Everyone went back to Conster after the funeral. Sir John’s will had already been read by the solicitors. It presented no difficulties—the whole estate went to Peter Alard and his heirs; in the event of his dying without male issue, to Gervase. The will had been made shortly after the death of George.
Gervase knew that now the time had come when he must face his family. They were all there at tea, except Vera—who was still unable to leave her room—and he could tell by a certain furtive expectancy in some and uneasiness in others that a crisis was impending. Doris was the head of the expectant group, Jenny of the uneasy ones. Doris had never looked more unlike the hysterical, dishevelled woman who had wept for Sir John. In her new black frock, and her hat with the plumes that swept down to her shoulders—powdered, rouged, salved, pencilled and henna’d into elegance if not into beauty, she seemed to have gathered up in herself all the pomp and circumstance of the Alards. There was not much of it to be seen in Lady Alard’s weary preoccupation with the burnt scones, in Rose’s glancing survey of the other women’s clothes, in Mary’s rather colourless smartness, in Jenny’s restlessness or her husband’s awkwardness—he had carried his first top-hat into the drawing-room, and put it, with his gloves inside it, on the floor between his large feet—and there was certainly nothing of it in the present holder of the title, sitting with his arms folded and thrust up the sleeves of his habit, his shoulders hunched as with a sense of battles to come.
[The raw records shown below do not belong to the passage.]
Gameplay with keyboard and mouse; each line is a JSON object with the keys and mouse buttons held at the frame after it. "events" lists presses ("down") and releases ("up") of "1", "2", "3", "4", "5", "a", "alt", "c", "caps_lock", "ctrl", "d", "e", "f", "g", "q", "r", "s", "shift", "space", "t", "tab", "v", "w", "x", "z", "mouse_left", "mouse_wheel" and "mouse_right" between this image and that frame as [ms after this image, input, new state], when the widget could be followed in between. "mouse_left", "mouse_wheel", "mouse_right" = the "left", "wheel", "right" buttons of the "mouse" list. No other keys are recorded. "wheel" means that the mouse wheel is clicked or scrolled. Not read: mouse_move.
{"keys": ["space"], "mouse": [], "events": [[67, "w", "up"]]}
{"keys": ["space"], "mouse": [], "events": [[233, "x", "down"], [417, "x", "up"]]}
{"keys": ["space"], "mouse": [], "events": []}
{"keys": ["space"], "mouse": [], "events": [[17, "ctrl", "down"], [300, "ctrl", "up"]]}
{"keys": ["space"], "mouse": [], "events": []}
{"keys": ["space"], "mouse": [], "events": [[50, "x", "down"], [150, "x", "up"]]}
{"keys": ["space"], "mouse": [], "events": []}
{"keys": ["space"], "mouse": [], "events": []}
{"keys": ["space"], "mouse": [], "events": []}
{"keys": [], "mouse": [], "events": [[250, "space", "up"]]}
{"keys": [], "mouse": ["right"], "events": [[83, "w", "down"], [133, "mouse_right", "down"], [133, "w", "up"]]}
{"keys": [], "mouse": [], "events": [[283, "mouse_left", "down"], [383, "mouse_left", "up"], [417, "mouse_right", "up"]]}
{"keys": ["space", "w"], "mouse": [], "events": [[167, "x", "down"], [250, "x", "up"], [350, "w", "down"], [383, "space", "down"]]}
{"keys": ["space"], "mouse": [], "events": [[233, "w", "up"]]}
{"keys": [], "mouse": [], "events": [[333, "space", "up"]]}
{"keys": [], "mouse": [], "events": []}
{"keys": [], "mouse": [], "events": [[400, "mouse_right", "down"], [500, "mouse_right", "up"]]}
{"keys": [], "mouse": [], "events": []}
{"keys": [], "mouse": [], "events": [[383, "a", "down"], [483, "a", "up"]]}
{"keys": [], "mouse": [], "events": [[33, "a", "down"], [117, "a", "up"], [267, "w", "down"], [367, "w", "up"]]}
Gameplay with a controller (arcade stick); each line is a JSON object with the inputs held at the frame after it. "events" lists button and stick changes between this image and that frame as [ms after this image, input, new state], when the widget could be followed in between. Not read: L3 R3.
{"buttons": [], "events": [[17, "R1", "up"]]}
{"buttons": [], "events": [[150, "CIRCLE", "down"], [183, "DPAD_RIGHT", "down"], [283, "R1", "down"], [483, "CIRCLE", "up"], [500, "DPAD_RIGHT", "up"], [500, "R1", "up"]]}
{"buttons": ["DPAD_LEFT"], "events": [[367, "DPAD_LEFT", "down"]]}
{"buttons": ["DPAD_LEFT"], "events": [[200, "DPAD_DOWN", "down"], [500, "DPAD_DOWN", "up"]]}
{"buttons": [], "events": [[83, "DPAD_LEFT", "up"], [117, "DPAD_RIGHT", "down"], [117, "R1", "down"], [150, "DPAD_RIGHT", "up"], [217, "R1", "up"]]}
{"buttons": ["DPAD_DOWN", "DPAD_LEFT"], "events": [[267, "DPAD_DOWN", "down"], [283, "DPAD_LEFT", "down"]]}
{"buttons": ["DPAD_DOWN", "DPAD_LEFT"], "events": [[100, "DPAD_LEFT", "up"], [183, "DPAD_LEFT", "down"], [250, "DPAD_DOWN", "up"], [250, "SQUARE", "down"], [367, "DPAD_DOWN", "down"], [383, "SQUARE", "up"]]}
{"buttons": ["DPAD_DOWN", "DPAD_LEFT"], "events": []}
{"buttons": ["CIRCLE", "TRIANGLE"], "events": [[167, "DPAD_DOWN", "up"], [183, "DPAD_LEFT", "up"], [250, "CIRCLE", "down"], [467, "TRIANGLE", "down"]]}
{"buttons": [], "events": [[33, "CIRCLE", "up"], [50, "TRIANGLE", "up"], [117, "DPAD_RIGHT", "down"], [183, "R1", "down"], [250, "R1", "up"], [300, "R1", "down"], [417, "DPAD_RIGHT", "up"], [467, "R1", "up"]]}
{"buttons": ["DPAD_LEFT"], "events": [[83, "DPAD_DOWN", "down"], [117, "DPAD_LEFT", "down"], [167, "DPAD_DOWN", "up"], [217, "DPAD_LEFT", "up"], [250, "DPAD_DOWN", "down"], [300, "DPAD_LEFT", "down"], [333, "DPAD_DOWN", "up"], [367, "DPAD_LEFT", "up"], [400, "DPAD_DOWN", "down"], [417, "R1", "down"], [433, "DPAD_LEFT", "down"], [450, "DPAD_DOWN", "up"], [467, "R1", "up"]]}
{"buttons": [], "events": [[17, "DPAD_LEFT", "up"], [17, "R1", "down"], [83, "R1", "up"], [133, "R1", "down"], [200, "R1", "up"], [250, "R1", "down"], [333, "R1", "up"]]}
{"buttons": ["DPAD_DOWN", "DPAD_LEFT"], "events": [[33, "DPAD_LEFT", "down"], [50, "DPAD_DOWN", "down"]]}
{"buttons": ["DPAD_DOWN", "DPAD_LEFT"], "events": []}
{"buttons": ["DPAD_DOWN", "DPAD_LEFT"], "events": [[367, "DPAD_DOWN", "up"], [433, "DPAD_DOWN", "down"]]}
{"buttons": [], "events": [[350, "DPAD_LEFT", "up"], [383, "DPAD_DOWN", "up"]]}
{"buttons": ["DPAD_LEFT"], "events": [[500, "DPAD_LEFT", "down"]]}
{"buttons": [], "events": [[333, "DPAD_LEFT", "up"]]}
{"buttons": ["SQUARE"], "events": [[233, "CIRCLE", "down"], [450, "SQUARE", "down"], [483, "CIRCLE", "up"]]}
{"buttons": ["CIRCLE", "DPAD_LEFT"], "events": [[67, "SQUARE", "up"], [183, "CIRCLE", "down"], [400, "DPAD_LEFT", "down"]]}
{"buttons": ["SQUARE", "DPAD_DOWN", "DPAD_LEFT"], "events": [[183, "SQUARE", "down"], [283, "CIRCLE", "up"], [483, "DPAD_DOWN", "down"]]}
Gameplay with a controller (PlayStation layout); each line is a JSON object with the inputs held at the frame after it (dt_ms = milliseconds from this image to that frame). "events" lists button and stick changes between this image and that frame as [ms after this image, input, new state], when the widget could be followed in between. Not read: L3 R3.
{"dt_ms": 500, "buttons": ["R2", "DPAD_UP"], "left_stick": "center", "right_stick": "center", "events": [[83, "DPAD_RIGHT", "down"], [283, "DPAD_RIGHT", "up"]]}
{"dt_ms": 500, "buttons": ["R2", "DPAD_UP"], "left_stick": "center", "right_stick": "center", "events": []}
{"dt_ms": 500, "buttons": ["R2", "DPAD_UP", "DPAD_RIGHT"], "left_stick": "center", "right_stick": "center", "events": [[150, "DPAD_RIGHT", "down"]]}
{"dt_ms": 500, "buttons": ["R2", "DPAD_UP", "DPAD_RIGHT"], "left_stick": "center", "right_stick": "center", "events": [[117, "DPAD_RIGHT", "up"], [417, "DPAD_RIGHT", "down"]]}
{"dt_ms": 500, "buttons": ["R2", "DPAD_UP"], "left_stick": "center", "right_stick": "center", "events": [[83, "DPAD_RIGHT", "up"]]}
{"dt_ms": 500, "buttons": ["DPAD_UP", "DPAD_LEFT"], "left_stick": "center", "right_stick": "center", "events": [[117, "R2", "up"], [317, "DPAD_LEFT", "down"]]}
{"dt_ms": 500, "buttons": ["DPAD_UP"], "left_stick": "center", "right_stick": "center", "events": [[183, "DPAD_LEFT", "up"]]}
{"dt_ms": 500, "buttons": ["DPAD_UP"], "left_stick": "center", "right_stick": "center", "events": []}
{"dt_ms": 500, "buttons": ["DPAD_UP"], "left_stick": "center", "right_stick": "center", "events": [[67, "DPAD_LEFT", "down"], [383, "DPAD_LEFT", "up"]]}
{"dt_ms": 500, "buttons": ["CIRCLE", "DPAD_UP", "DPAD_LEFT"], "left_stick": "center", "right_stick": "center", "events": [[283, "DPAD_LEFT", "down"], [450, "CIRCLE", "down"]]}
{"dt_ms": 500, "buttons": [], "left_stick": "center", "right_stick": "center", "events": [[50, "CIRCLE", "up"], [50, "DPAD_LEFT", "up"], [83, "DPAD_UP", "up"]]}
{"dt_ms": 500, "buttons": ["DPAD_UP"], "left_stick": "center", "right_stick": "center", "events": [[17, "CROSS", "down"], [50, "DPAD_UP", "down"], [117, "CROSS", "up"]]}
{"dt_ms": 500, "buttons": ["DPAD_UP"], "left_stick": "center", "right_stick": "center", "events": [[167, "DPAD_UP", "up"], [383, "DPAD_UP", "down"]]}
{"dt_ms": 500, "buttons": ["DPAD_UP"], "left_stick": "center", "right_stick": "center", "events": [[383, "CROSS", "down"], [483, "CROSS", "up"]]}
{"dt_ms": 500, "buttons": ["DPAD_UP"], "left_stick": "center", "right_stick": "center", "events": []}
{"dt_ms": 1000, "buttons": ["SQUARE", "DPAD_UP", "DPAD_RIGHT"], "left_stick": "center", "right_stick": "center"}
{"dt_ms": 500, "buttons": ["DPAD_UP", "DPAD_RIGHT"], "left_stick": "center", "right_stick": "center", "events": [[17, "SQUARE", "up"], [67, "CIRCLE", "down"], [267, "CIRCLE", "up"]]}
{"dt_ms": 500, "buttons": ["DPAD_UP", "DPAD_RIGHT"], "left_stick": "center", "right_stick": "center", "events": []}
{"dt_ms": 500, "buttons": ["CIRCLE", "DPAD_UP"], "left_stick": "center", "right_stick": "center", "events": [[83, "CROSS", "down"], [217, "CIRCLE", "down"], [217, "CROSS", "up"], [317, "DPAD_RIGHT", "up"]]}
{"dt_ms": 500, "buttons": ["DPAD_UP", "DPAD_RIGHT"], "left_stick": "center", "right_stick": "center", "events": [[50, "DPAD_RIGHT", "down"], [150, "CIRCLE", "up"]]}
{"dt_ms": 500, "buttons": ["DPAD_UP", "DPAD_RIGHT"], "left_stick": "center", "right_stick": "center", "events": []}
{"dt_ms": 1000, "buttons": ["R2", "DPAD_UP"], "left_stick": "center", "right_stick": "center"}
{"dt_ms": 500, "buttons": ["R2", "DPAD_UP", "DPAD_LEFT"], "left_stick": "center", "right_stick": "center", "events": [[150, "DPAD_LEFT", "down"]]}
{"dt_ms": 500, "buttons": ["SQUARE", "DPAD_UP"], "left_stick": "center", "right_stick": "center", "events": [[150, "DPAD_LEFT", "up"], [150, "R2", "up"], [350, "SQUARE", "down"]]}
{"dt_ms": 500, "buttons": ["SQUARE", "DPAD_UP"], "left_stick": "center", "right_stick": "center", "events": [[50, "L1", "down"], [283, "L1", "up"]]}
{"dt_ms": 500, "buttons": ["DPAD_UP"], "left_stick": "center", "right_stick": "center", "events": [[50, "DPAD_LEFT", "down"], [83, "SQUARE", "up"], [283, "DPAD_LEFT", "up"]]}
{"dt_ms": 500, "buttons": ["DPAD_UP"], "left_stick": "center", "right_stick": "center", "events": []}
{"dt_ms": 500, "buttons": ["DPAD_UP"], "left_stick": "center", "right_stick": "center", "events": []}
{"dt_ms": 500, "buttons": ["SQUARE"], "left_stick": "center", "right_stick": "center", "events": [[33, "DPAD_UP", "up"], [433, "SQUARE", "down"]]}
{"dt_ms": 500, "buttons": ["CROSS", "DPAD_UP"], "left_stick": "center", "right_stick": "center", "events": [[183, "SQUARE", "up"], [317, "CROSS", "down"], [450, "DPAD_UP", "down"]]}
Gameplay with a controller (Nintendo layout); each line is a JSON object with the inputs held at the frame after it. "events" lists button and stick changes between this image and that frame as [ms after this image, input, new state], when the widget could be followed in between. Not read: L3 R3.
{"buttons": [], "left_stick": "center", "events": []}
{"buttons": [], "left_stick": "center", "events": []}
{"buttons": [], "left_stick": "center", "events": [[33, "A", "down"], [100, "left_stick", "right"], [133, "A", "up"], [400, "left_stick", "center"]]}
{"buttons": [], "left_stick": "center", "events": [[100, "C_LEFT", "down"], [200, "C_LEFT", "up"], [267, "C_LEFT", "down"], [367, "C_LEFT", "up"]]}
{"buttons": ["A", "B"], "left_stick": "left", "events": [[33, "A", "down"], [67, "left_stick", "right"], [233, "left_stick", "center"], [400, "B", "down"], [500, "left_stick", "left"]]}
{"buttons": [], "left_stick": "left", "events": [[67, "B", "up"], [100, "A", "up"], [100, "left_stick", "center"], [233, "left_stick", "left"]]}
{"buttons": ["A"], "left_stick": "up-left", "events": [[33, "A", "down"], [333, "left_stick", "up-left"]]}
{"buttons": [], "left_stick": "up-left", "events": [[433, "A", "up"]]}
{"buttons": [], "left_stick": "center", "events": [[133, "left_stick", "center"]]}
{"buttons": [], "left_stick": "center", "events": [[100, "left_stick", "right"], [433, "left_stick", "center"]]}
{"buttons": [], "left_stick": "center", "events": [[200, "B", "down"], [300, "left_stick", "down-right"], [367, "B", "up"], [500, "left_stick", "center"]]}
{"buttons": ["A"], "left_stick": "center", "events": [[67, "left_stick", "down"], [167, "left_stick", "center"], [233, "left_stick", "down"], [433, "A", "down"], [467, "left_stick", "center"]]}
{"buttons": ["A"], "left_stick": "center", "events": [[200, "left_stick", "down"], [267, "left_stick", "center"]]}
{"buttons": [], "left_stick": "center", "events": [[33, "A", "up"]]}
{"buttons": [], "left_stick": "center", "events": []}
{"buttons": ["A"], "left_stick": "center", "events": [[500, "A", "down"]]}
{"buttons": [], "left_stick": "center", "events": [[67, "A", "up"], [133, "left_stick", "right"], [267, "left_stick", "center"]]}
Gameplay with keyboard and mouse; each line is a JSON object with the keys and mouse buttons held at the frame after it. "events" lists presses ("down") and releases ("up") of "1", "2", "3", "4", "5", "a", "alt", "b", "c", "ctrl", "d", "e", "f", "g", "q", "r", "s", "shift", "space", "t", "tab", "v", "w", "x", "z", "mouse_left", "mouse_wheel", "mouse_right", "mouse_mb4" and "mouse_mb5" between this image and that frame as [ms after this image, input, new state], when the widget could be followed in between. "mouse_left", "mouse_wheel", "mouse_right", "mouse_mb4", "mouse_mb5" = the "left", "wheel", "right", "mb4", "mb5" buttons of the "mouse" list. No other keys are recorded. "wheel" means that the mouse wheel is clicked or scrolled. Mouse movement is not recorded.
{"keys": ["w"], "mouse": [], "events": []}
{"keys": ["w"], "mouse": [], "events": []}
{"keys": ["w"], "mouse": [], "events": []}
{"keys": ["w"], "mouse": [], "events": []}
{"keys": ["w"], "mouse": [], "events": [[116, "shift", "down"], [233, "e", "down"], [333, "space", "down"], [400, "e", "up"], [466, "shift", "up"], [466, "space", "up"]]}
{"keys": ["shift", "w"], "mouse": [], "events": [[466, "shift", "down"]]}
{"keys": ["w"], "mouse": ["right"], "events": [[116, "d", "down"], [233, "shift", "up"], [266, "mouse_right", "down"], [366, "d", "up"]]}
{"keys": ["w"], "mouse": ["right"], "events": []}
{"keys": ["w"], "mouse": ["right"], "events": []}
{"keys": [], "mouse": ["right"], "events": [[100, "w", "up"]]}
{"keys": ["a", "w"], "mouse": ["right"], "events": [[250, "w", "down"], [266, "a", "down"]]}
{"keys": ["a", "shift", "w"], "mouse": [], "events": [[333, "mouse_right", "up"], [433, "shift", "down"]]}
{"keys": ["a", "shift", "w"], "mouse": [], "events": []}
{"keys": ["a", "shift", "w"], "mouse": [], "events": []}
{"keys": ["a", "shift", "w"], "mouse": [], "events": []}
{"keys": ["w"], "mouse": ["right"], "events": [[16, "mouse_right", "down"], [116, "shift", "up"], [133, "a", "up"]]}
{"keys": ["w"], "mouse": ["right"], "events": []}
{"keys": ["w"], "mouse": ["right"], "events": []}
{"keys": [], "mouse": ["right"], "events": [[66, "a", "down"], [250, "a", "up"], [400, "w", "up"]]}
Gervase considered that the sooner the row was over the better; so, as no one seemed inclined to begin it, he decided to start it himself.
“Mother, dear, do you think you could lend me five shillings?—At least I’d better say give it to me, for I don’t suppose there’s the slightest chance of your ever seeing it again.”
“Yes, dear—but why ... I don’t understand.”
“Well, I’ve only got eighteenpence left from the money Father Peter gave me to come here, and the third class fare to Brighton is six and six.”
“Gervase,” shrieked Doris—“you’re not going back to that place!”
“My dear, what else did you expect?”
“But you won’t stay there—you won’t go on being a monk—you won’t refuse to be Sir Gervase Alard!”
“I haven’t even begun to be a monk, and, according to the solicitors, I’ll have to go on being Sir Gervase Alard to the end of my days—but I’m going to stay there.”